On the 11th of March 2011 at 14:46, exactly ten years ago today, a massive magnitude 9 earthquake occurred off the east coast of Japan. It was the biggest recorded earthquake in Japan and shifted the island of Honshu by a whole 2.4m. The earthquake triggered a powerful tsunami that struck East Japan, surging up to 10km inland and leaving destruction in its wake. However, the disaster was not over yet, the tsunami damaged the Fukushima Dai-ichi Nuclear Power Plant, the reactor cores could not cool down resulting in nuclear meltdown and hydrogen explosions, that released radiation into the surrounding area. This triple disaster was a tragedy that claimed the lives of more than 18,500 people and many more remain still unaccounted for. This month has seen many events marking the ten year anniversary of the Great East Japan Disaster – reflecting on what occurred, remembering the lives lost, questioning what was learnt and what is still to be learnt from the disaster and considering the numerous projects, both past and present, that are striving towards the future.
Anniversaries that mark terrible events, such as this one, must be approached with the utmost sensitivity because numerous lives where lost in the triple disaster and many people remain deeply affected by it. Anniversaries provide an opportunity to collectively remember the lives lost as well as those who continue to be effected. They bring the issues raised, around tsunami defence and the safety of nuclear power, to the foremost of the public’s and government’s minds and ensure that lessons are learnt from the experience. Below is a list of interviews and articles that I watched/read, and recommend, that consider the legacy of the Great East Japan Disaster. They provide multiple different perspectives on the legacy, considering the lasting psychological impact, the consequences for government policy and international relations as well as the effect on cultural heritage.

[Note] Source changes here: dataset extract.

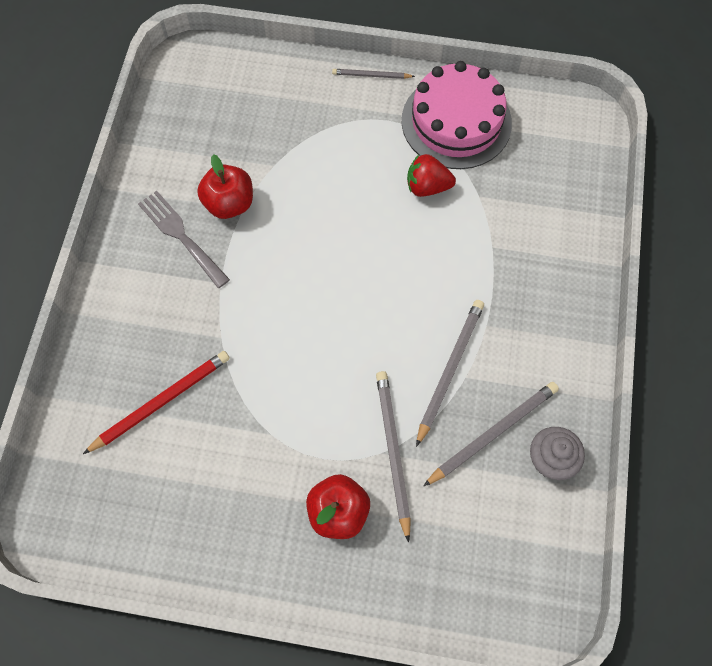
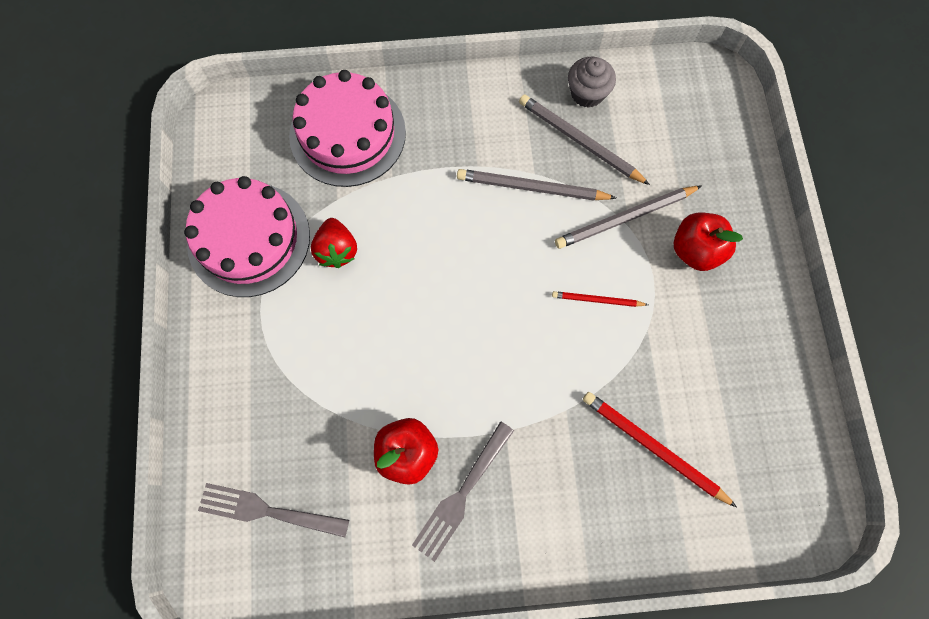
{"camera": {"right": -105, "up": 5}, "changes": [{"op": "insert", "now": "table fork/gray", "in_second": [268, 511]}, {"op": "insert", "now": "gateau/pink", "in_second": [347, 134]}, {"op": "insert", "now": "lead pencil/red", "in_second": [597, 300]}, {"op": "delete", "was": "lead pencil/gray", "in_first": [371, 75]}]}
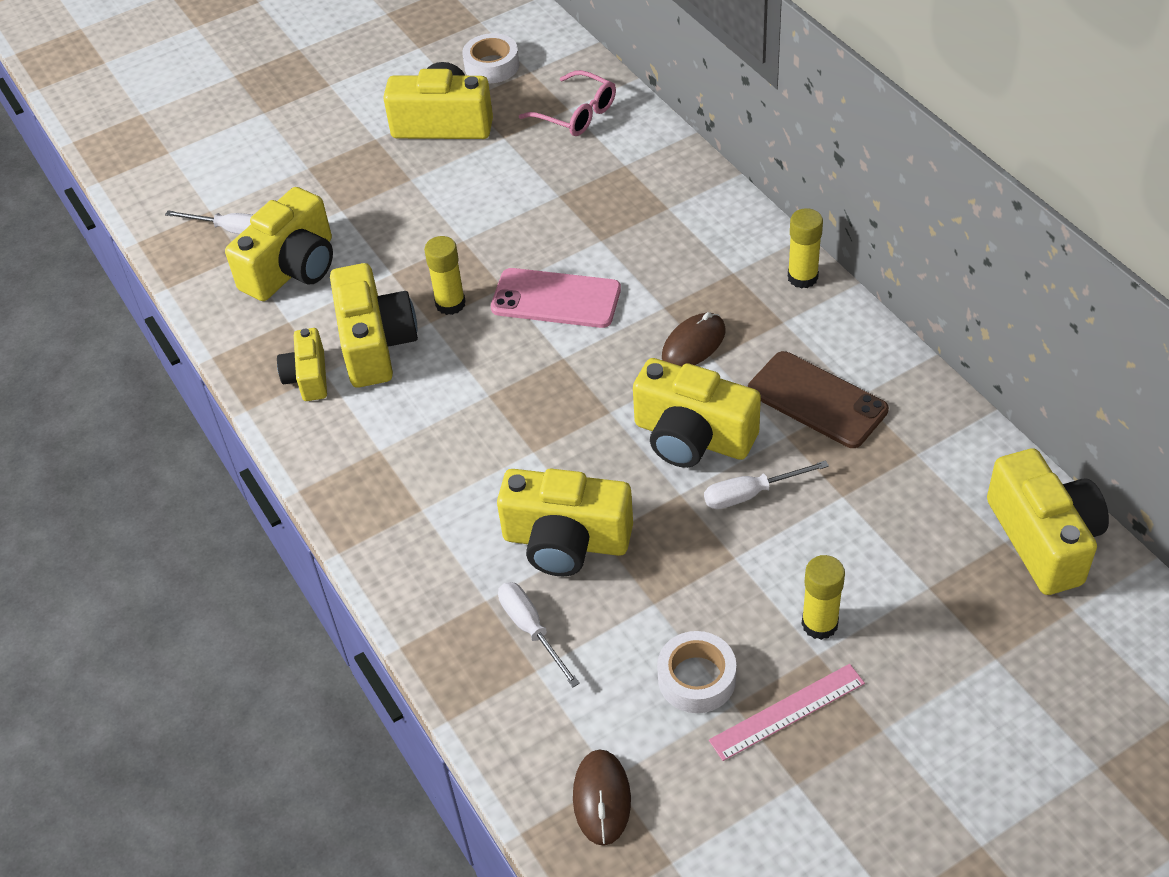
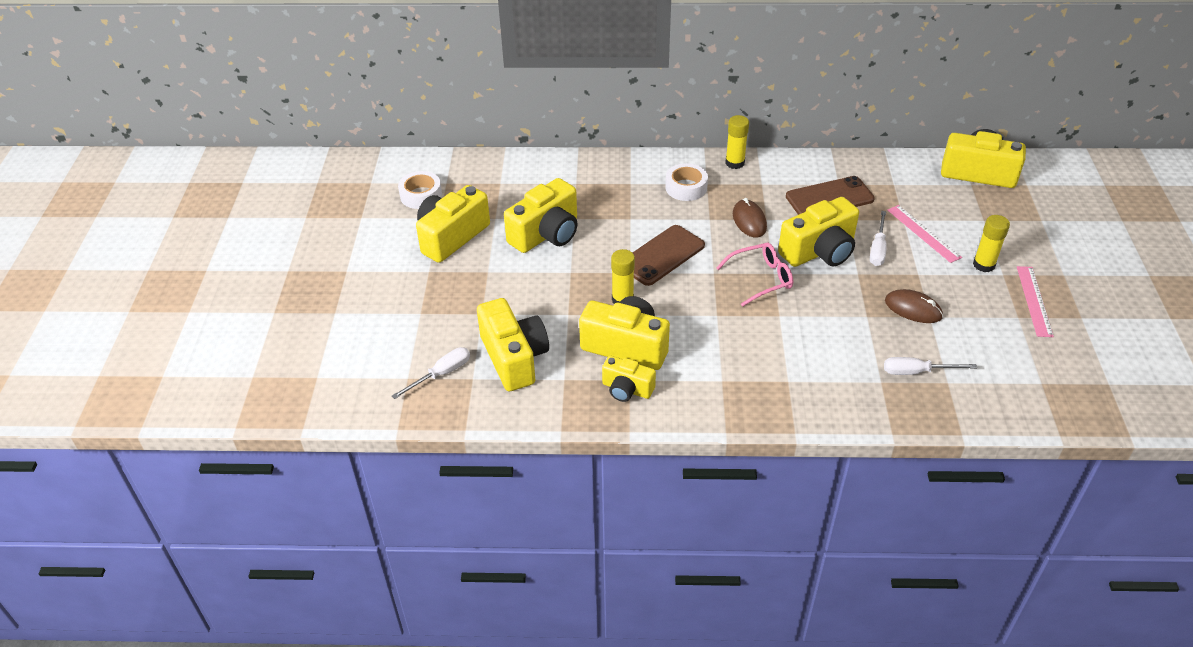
{"camera": {"right": -60, "up": -5}, "changes": [{"op": "move", "was": "camera/golden", "in_first": [566, 541], "in_second": [546, 234]}, {"op": "recolor", "was": "phone/pink", "now": "phone/russet", "in_first": [556, 299], "in_second": [662, 255]}, {"op": "move", "was": "sticky tape/snow-white", "in_first": [696, 678], "in_second": [686, 187]}, {"op": "move", "was": "spectacles/pink", "in_first": [576, 114], "in_second": [761, 279]}, {"op": "move", "was": "mouse/russet", "in_first": [601, 798], "in_second": [913, 309]}, {"op": "insert", "now": "straightedge/pink", "in_second": [923, 233]}]}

Interviews conducted by the Sainsbury Institute for the Study of Japanese Arts and Cultures (SISJAC) about the recovery of cultural properties after the Great East Japan Disaster with Professor Kouzuma Yousei 高妻洋成教授 (Cultural Heritage Disaster Risk Management Centre, Japan) and Dr Shoda Shinya 庄田慎矢氏 (Nara National Research Institute for Cultural Properties), Professor Kikuchi Yoshio 菊地芳朗教授 (Fukushima University), Aki Sahoko 安芸早穂子氏 (Professional illustrator for archaeology) and Professor Akasaka Norio 赤坂憲雄教授 (Gakushuin University).

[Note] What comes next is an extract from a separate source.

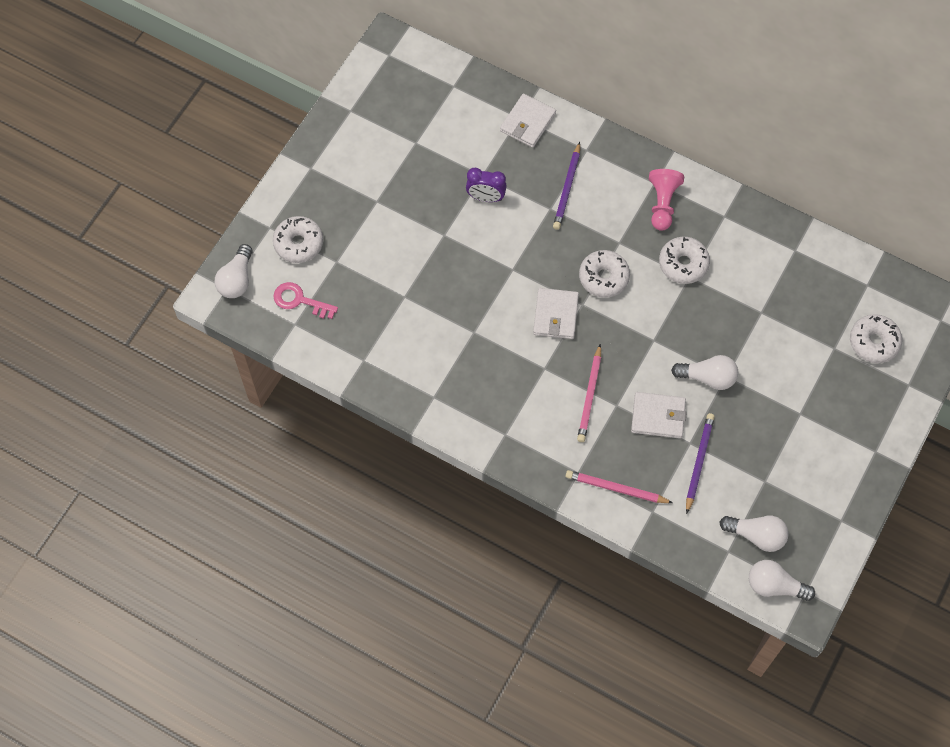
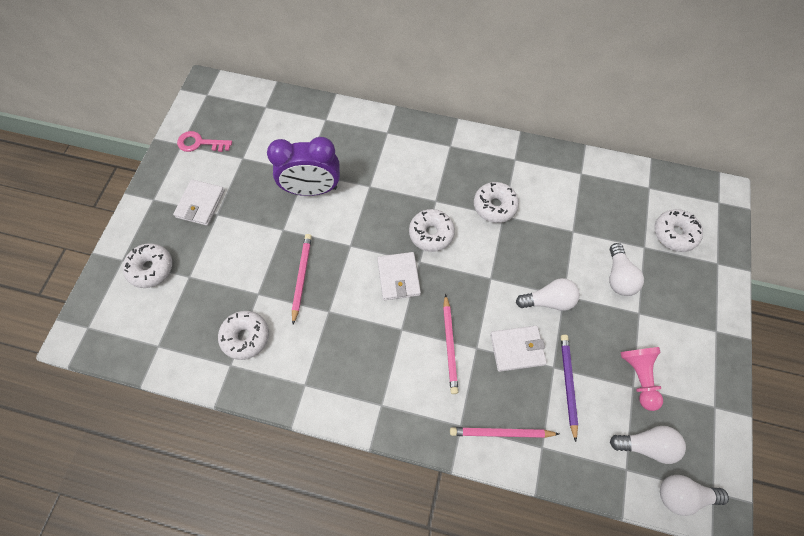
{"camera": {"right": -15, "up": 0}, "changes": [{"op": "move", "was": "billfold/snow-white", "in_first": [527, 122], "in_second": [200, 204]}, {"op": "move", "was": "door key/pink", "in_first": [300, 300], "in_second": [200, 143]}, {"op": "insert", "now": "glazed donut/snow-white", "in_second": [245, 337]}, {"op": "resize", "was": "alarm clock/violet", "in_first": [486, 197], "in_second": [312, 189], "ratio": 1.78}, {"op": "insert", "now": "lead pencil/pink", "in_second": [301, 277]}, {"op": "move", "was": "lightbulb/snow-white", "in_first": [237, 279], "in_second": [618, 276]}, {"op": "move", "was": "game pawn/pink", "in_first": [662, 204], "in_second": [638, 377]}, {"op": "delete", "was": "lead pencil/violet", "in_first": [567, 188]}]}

Daiwa Anglo-Japanese Foundation webinar with British journalists Jon Snow (Channel 4 News presenter) and Richard Lloyd Parry (Asia Editor of The Times) regarding their experiences of the impact of the Great East Japan Disaster.
Japan Society webinar with Yoichi Funabashi (former Editor-in-Chief of Asahi Shimbun who set up the Rebuild Japan Initiative Foundation) and David Warren (UK ambassador to Tokyo in 2011) about what has and has not changed as a result of the Great East Japan Disaster and what effect it had on international relations.
Kaner, Simon. “Archaeology in a nuclear exclusion zone: Visiting Fukushima.” British Archaeology 141 (2015): 46-51.
Kaner, Simon. “Tidal Wave: The day Japan shook.” Current World Archaeology 49 (2011): 22-29.